# Focusing on hyperfocal distance with Nikkor 35mm f/1.8G prime lens [duplicate]

I have a Nikkor 35mm f/1.8G lens on a Nikon D7000 body. I have a theoretical understanding of hyperfocal distance. And it seems like the lenses with an clear indication of "infinite" focus point are easy to focus to infinity. But is it possible to do that with my lens?

Must my lens have an infinity `(∞)` sign to be able to focus on hyperfocal distance? If not, then what is the easiest/most effective way to do that with my lens?

## marked as duplicate by mattdm, MikeW♦, AJ Henderson♦, John CavanFeb 18 '14 at 2:58

So, there's actually two separate concepts here: focusing at infinity, and the hyperfocal distance. Focused at infinity means basically what it says: a theoretical object infinitely far away would be in focus. The hyperfocal distance is the distance at which you would focus the lens in order to get the maximum apparent depth of field. This is usually closer than infinity, simply because if you go all the way out to infinity, near objects are less focused.

Your lens, as almost all modern lenses, can do both of these things. (Some specialized macro lenses are the only reasonable exception... well, or else adapted lenses from other systems.) But they aren't the same thing.

Unfortunately, it's hard to identify the hyperfocal distance on a lens without a distance scale and a long throw (which means the scale has enough detail to be meaningful). Plus, hyperfocal dependent on the aperture, and the degree of blur you are willing to accept as "in focus". Most people focus a third of the way to the horizon and call that close enough. (Maybe in combination with the DoF preview or some test shots.)

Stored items
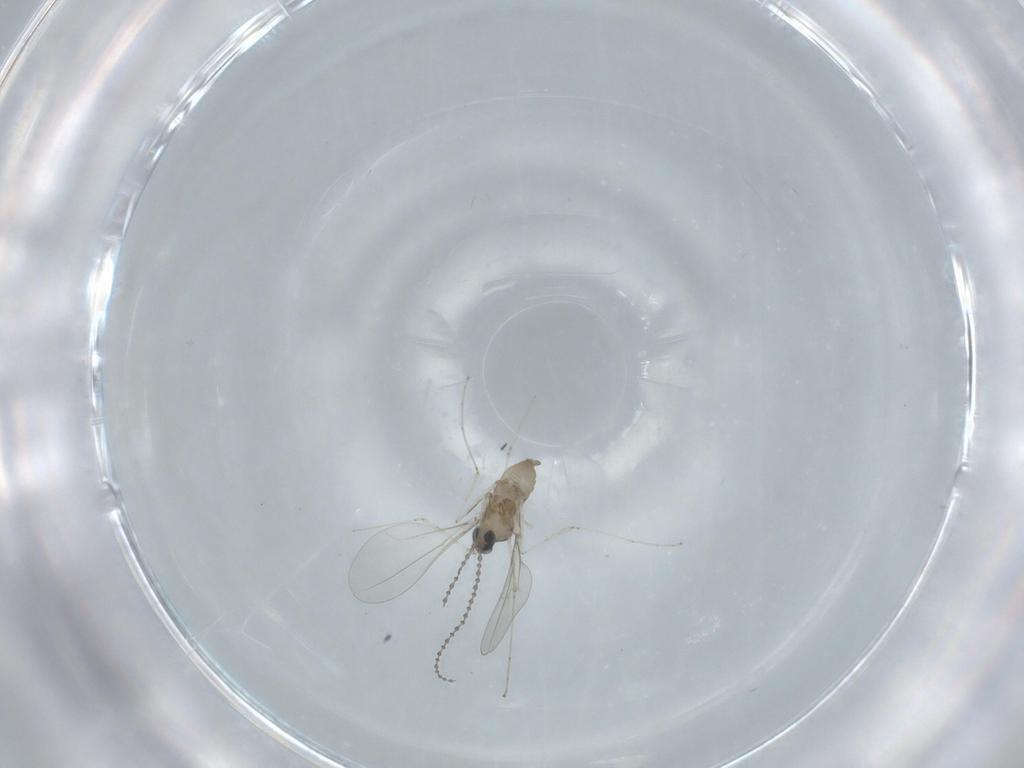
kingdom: Animalia
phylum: Arthropoda
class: Insecta
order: Diptera
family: Cecidomyiidae
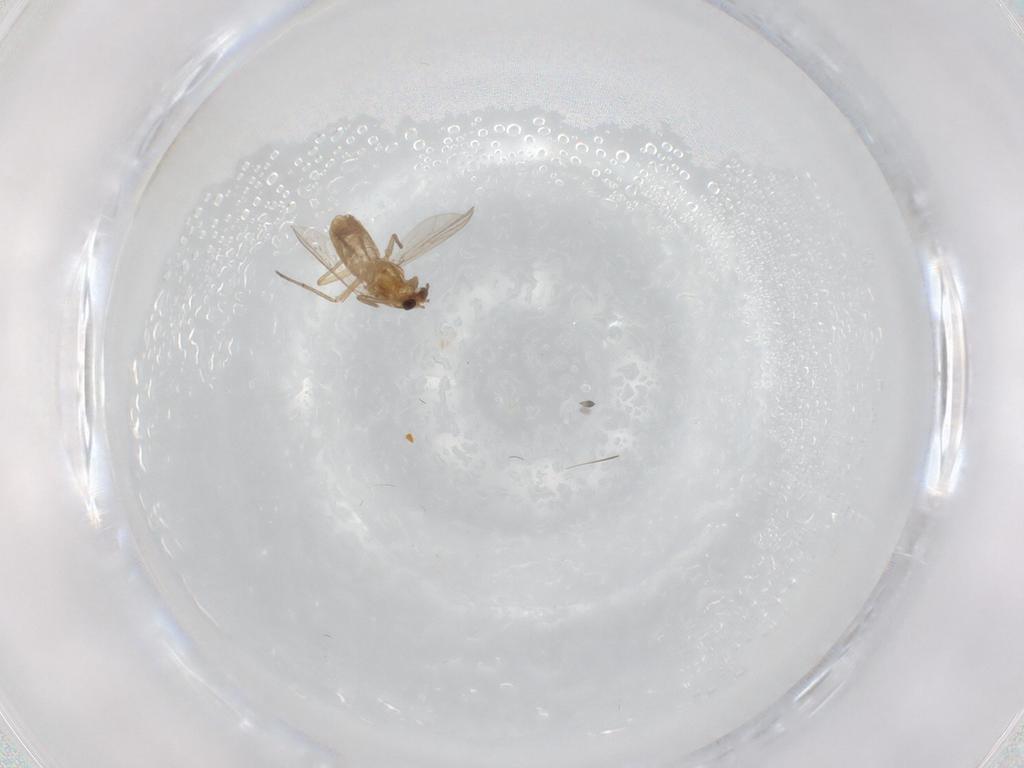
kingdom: Animalia
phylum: Arthropoda
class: Insecta
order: Diptera
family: Chironomidae
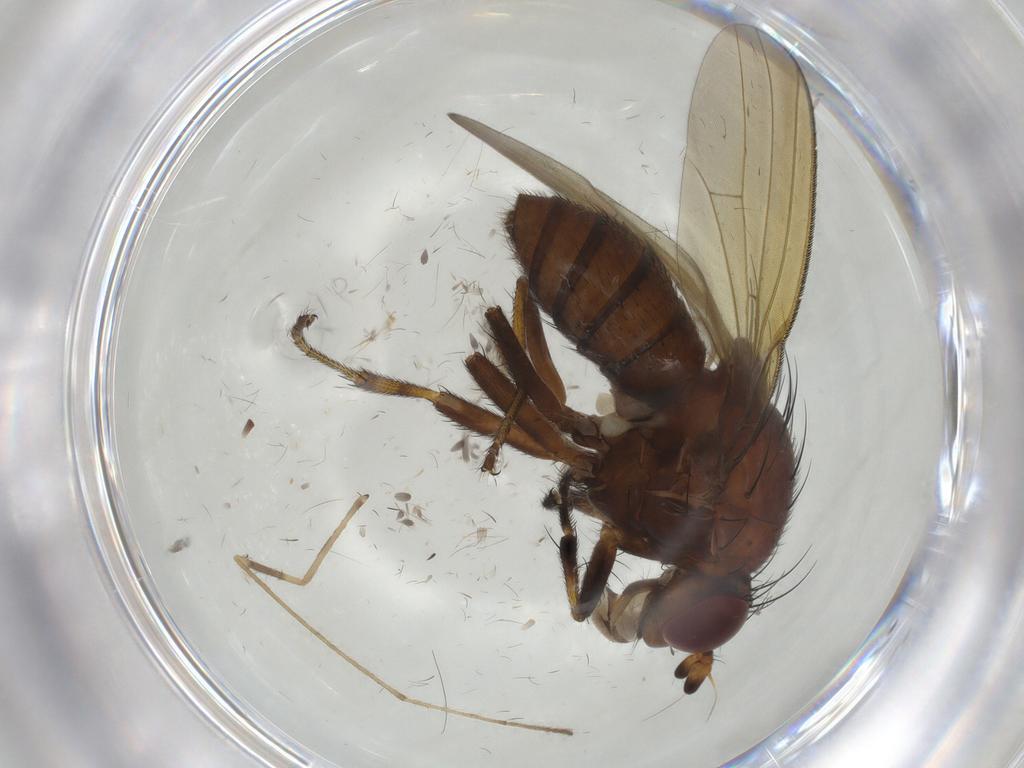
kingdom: Animalia
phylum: Arthropoda
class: Insecta
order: Diptera
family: Limoniidae
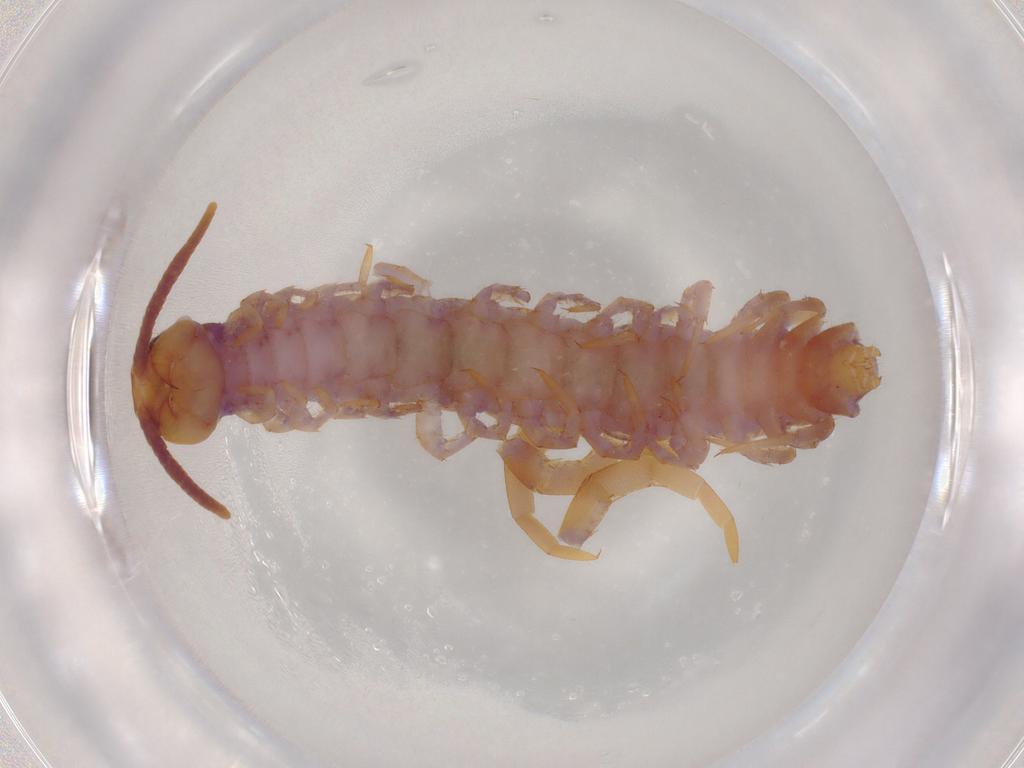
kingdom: Animalia
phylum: Arthropoda
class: Chilopoda
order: Lithobiomorpha
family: Lithobiidae
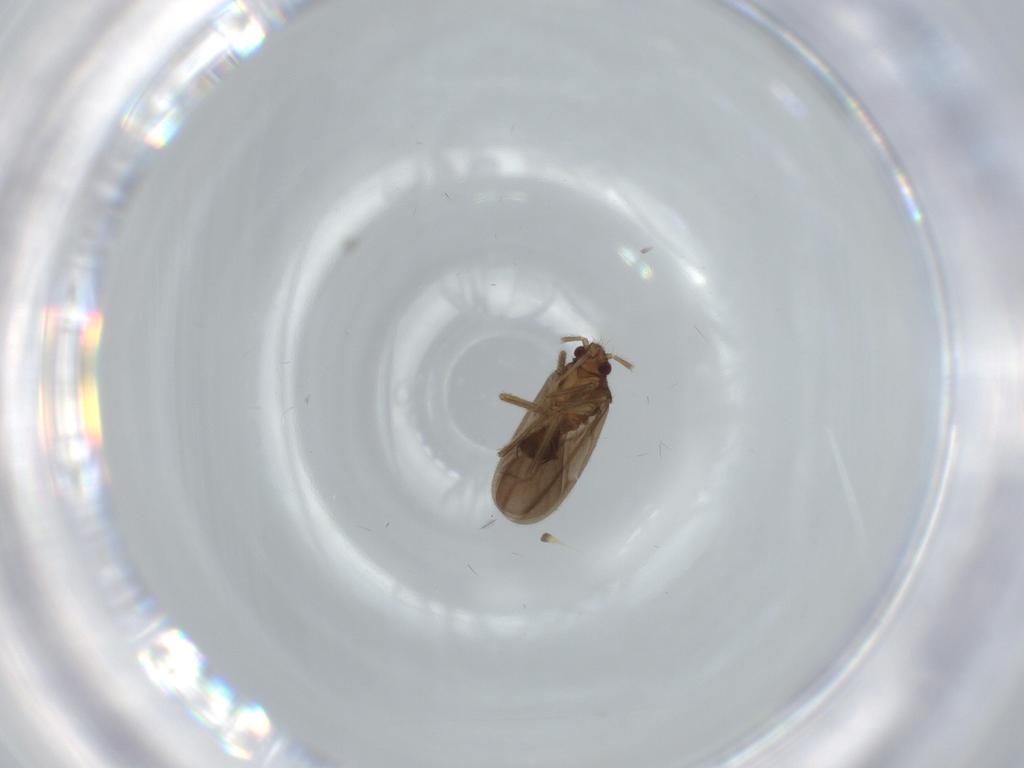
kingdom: Animalia
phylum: Arthropoda
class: Insecta
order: Hemiptera
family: Ceratocombidae
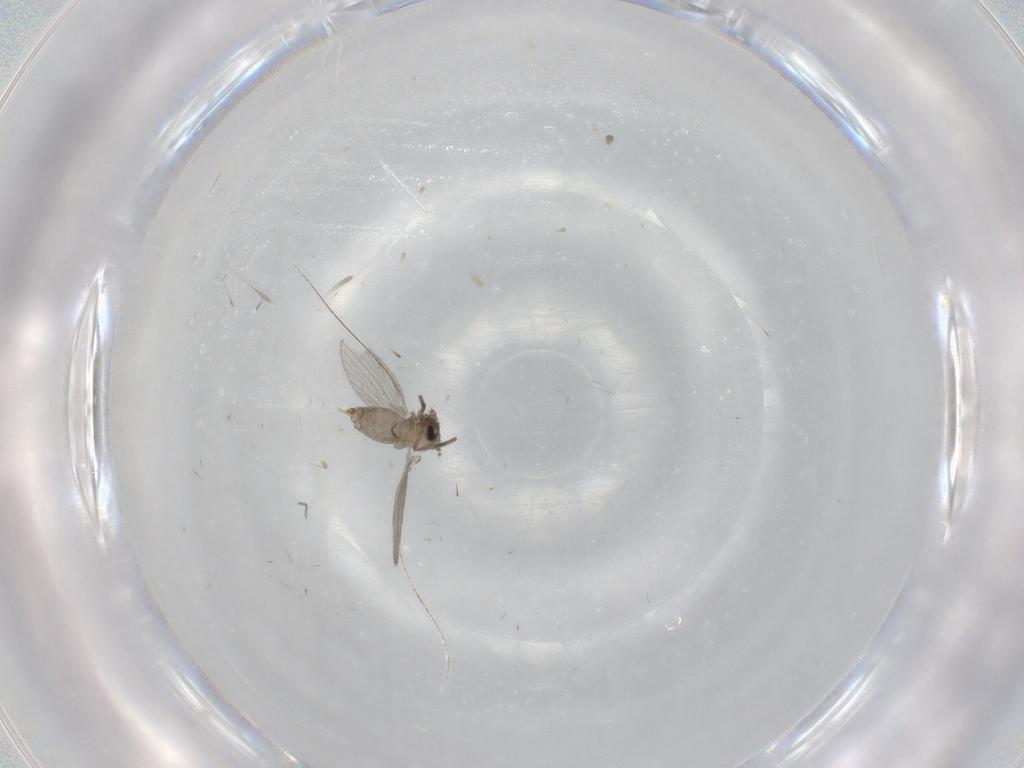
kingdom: Animalia
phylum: Arthropoda
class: Insecta
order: Diptera
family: Psychodidae
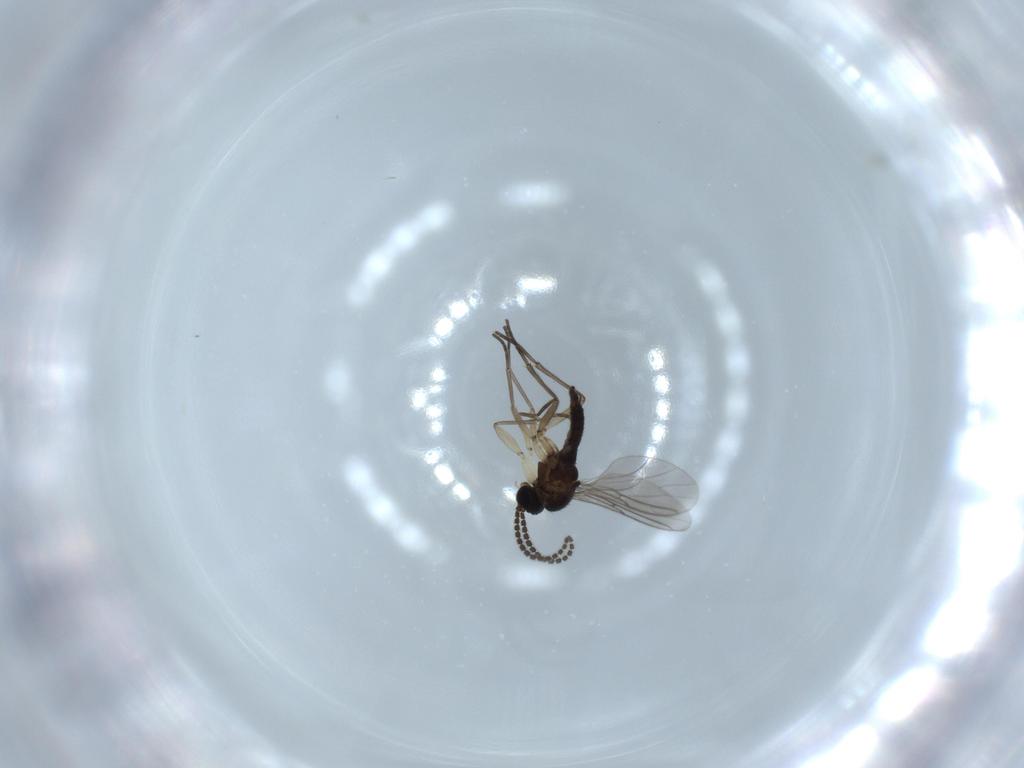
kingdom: Animalia
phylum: Arthropoda
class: Insecta
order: Diptera
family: Sciaridae
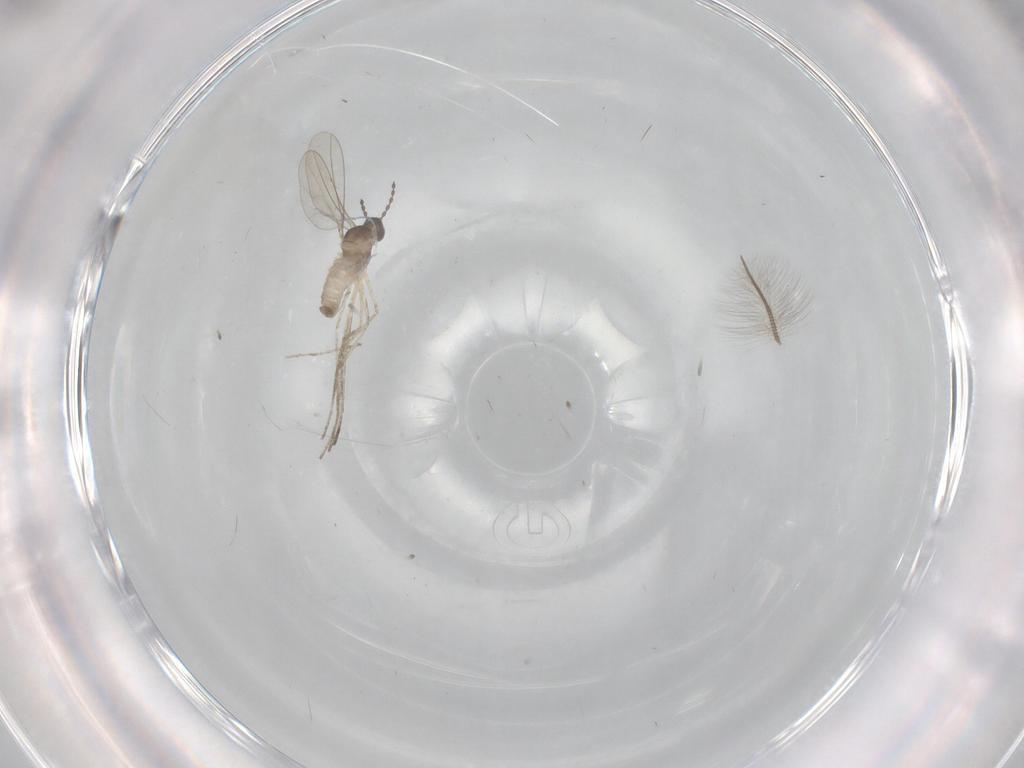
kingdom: Animalia
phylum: Arthropoda
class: Insecta
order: Diptera
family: Cecidomyiidae
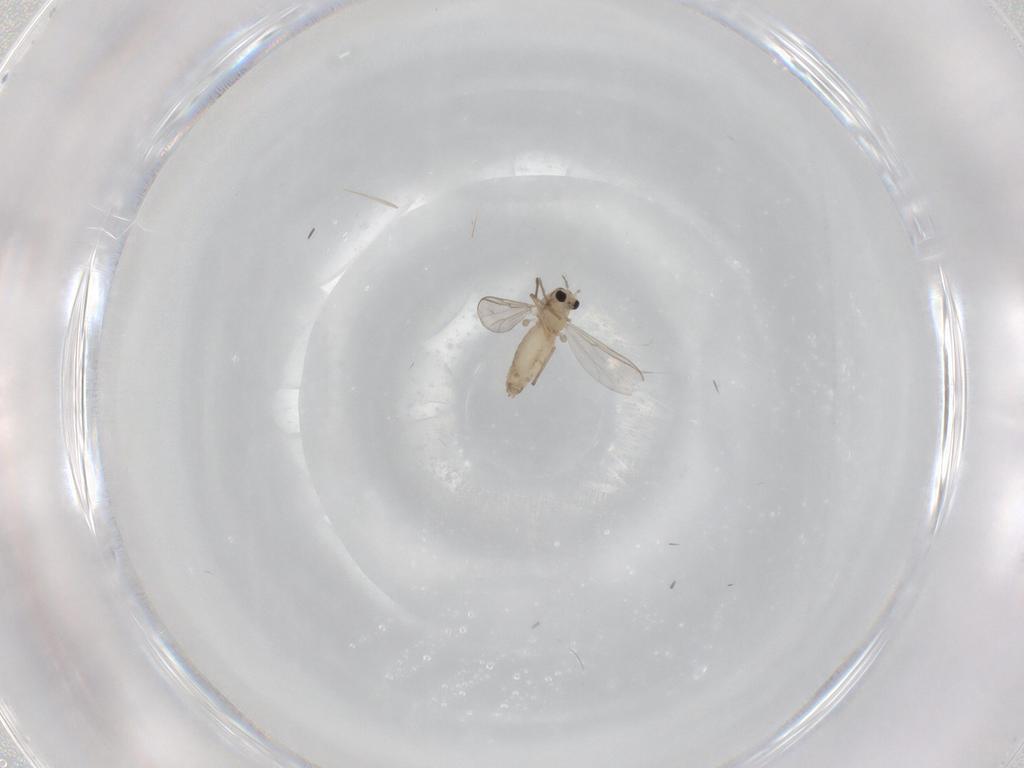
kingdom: Animalia
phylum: Arthropoda
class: Insecta
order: Diptera
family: Chironomidae
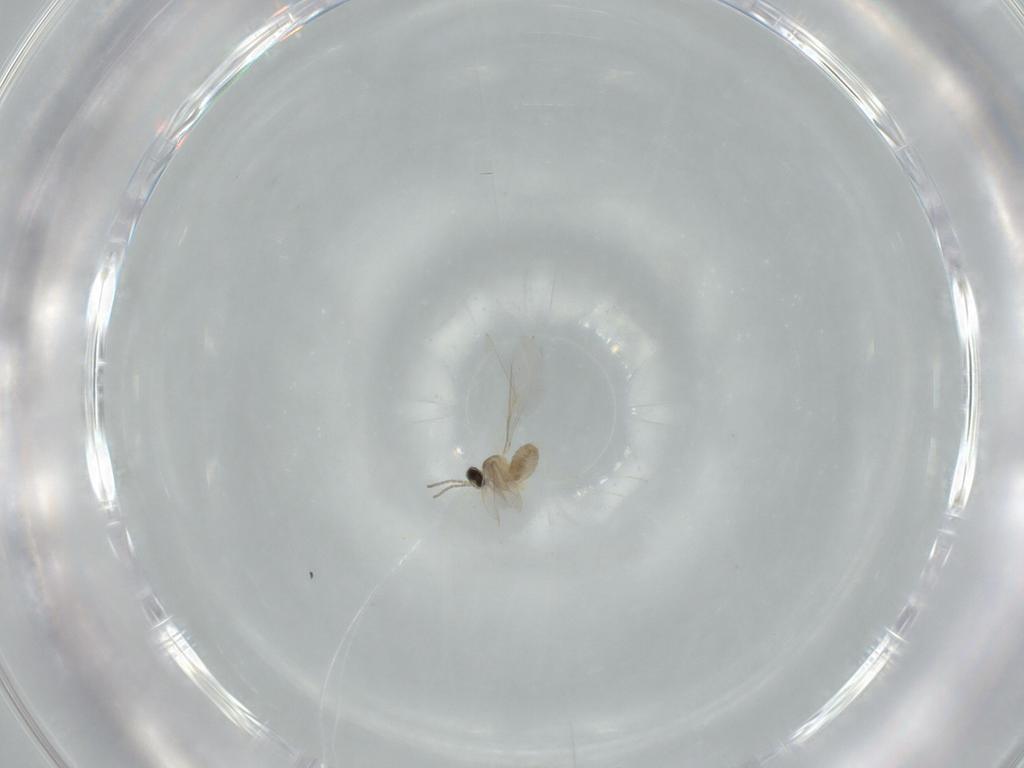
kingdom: Animalia
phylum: Arthropoda
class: Insecta
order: Diptera
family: Cecidomyiidae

» **Tasks for this exercise**:
1 - Summarize the hyperfocal distance thread in two sentences.
2 - According to the hyperfocal distance thread, why is the hyperfocal distance usually closer than infinity?
3 - Reproduce the hyperfocal distance thread word for word from "## marked as" to "are less focused.".

» **Task responses**:
1 - Focusing at infinity and focusing at the hyperfocal distance are separate concepts, and the 35mm f/1.8G, like almost all modern lenses, can do both. The hyperfocal distance is hard to identify on a lens without a detailed distance scale and depends on aperture and acceptable blur, so most people focus a third of the way to the horizon.

2 - If you focus all the way out to infinity, near objects are less focused.

3 -
## marked as duplicate by mattdm, MikeW♦, AJ Henderson♦, John CavanFeb 18 '14 at 2:58

So, there's actually two separate concepts here: focusing at infinity, and the hyperfocal distance. Focused at infinity means basically what it says: a theoretical object infinitely far away would be in focus. The hyperfocal distance is the distance at which you would focus the lens in order to get the maximum apparent depth of field. This is usually closer than infinity, simply because if you go all the way out to infinity, near objects are less focused.